> [EXERCISE INSTRUCTIONS]:
Among the records below, find each line bearing the word "tail" and copy it.

***** DATA TO PROCESS

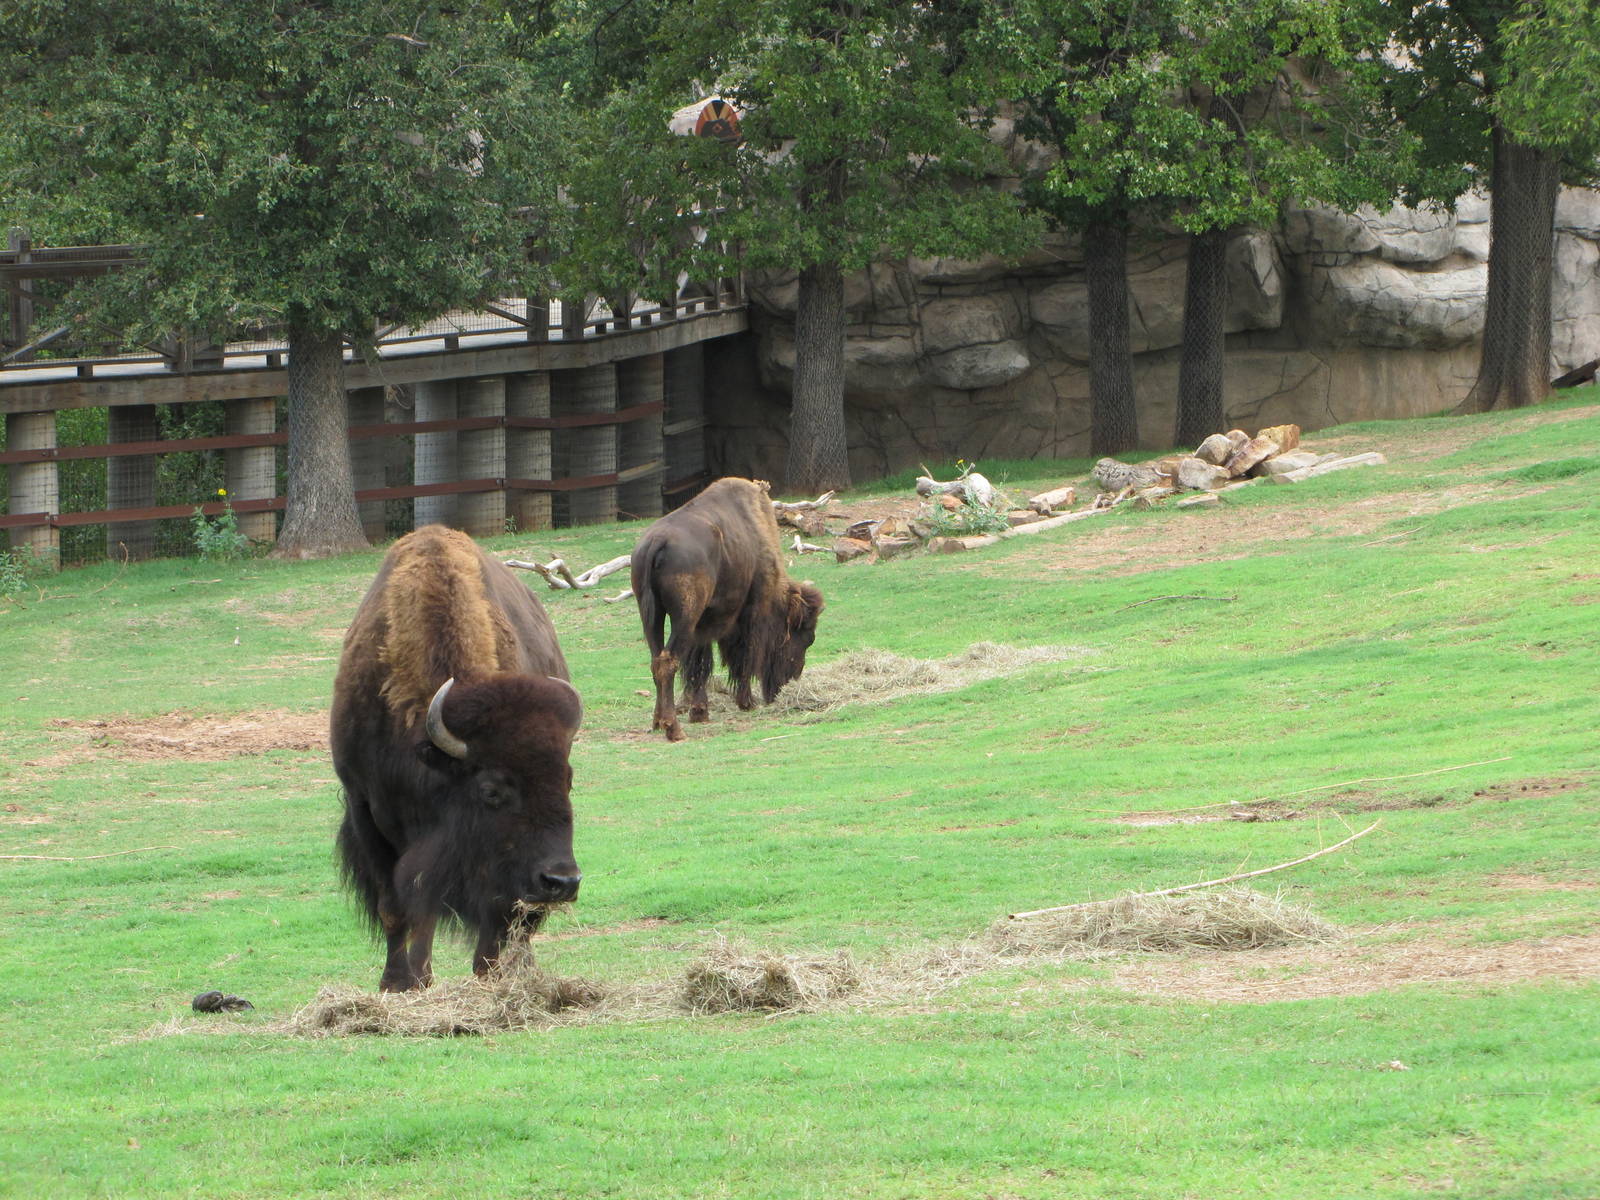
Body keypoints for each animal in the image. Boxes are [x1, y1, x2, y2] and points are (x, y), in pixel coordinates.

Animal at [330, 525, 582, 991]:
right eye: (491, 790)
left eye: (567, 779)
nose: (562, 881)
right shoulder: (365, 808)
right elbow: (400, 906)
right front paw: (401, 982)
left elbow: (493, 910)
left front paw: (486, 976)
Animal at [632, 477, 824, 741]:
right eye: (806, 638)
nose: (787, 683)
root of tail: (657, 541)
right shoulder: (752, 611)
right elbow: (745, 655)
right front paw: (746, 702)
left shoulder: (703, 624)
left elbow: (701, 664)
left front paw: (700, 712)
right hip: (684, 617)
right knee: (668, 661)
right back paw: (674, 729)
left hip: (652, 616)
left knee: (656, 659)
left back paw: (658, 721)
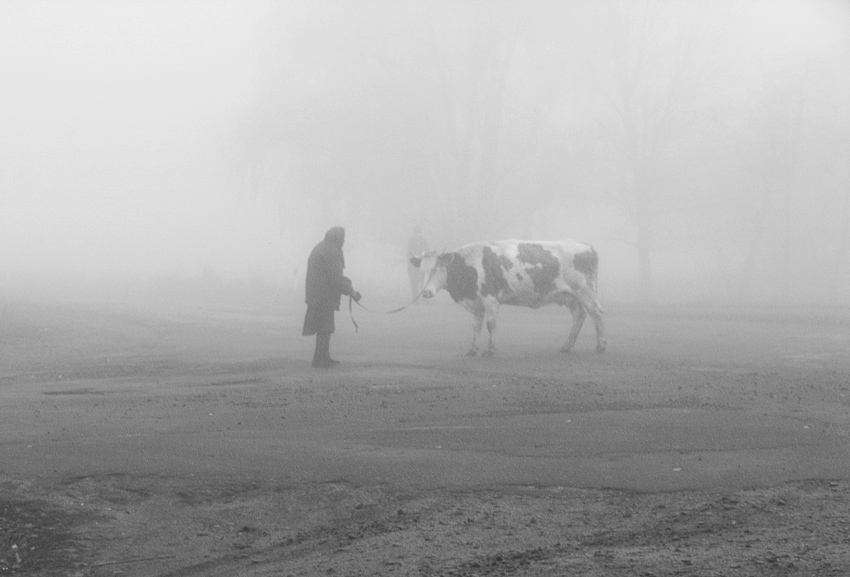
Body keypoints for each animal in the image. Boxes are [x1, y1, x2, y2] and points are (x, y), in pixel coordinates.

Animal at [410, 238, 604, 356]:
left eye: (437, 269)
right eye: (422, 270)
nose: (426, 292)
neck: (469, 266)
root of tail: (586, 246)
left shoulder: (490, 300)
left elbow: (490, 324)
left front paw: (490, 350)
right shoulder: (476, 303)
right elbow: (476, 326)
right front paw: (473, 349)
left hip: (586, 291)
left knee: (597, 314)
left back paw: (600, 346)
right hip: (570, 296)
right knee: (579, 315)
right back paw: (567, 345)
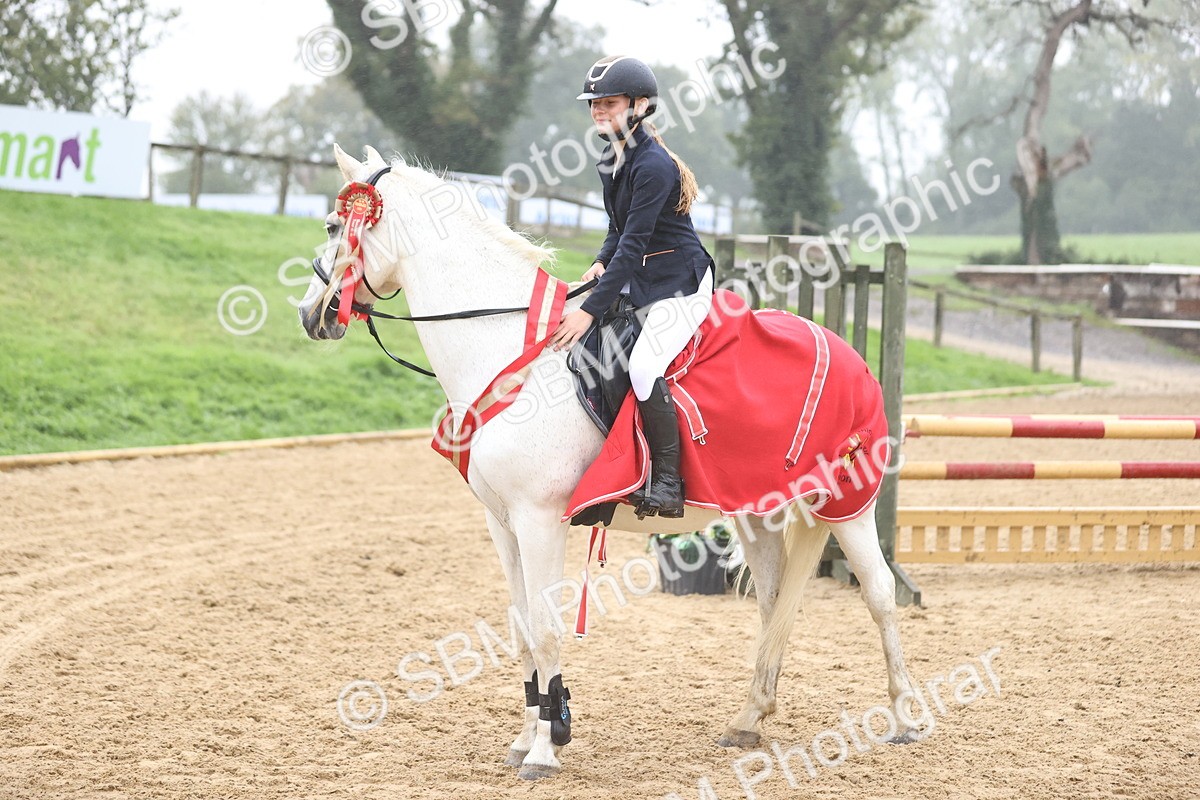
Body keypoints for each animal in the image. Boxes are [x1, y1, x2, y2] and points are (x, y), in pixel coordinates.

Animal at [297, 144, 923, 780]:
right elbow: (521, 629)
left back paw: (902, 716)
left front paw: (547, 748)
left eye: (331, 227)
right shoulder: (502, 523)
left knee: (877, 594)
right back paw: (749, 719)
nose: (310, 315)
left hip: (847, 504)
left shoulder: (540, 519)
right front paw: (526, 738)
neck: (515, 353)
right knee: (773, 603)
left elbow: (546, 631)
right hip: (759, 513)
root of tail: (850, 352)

**********
***** DATA TO PROCESS

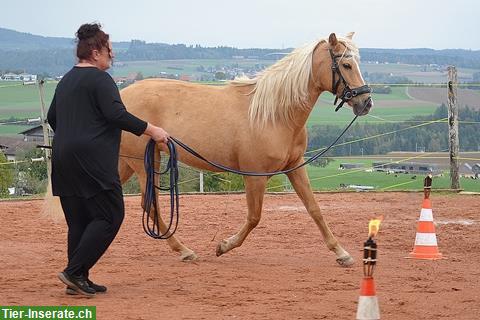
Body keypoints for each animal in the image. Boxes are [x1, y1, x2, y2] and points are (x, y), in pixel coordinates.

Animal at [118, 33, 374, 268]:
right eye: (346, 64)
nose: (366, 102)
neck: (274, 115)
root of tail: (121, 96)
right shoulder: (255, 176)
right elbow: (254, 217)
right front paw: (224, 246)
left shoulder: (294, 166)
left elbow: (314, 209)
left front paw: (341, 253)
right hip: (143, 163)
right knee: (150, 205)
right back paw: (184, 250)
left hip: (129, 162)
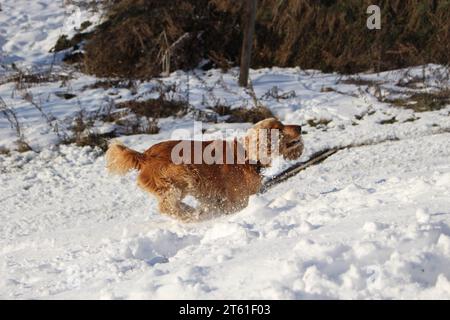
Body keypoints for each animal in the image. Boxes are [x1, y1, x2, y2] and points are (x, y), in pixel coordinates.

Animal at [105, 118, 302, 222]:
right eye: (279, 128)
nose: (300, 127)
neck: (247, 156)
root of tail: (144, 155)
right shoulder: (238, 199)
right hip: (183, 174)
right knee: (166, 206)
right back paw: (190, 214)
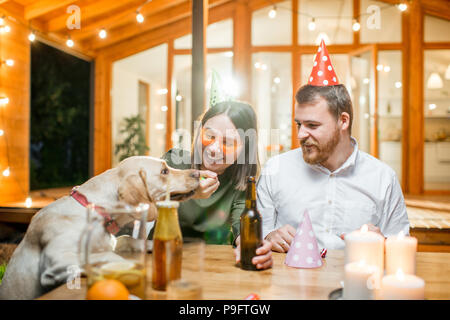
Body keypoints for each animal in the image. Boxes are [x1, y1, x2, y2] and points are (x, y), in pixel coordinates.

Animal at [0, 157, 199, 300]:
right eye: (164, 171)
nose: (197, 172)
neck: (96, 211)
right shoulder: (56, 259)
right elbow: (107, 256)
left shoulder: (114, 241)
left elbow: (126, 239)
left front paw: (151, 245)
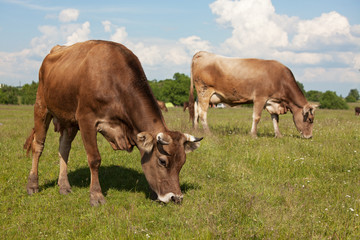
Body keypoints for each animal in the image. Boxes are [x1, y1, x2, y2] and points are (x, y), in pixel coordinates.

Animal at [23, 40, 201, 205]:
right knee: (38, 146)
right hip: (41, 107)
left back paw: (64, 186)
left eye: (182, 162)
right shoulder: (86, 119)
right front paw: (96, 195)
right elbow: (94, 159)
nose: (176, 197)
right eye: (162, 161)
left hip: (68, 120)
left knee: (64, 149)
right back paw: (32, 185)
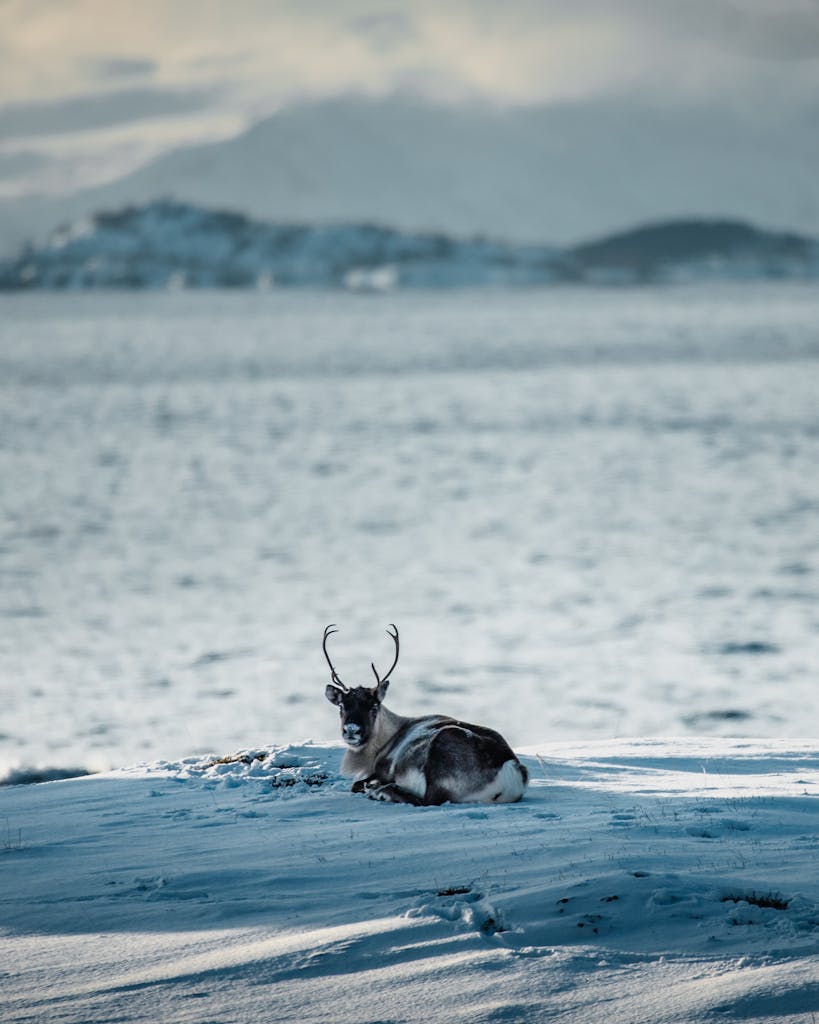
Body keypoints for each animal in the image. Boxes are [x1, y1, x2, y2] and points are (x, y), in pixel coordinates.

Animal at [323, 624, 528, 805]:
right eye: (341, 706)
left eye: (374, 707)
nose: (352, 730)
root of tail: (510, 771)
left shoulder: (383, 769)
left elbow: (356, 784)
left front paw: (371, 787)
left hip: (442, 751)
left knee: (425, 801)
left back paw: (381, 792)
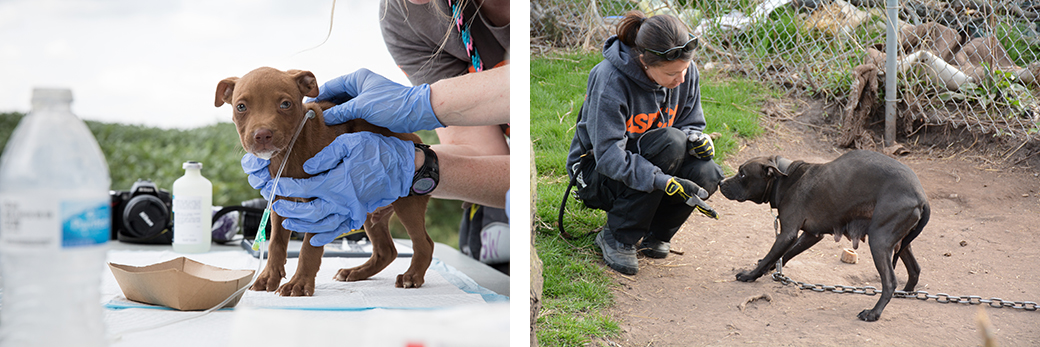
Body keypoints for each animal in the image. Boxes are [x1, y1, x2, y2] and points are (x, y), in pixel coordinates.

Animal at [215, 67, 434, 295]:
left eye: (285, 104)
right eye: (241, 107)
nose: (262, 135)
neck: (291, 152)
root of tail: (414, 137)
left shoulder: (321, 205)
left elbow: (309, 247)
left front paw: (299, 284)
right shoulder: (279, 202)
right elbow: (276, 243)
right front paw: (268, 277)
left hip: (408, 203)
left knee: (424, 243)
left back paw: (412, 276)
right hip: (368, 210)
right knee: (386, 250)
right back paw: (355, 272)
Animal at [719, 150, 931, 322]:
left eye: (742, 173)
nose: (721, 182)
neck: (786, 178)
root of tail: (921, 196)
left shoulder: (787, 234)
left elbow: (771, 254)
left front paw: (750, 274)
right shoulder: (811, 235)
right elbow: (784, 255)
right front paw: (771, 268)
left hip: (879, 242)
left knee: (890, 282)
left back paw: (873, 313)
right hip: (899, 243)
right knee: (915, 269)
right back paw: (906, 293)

**********

> [RESULT FOR THIS TASK]:
root of tail: (657, 541)
root of tail: (586, 246)
root of tail: (850, 352)
root of tail: (121, 96)
root of tail: (144, 155)
root of tail: (510, 771)
root of tail: (414, 137)
root of tail: (921, 196)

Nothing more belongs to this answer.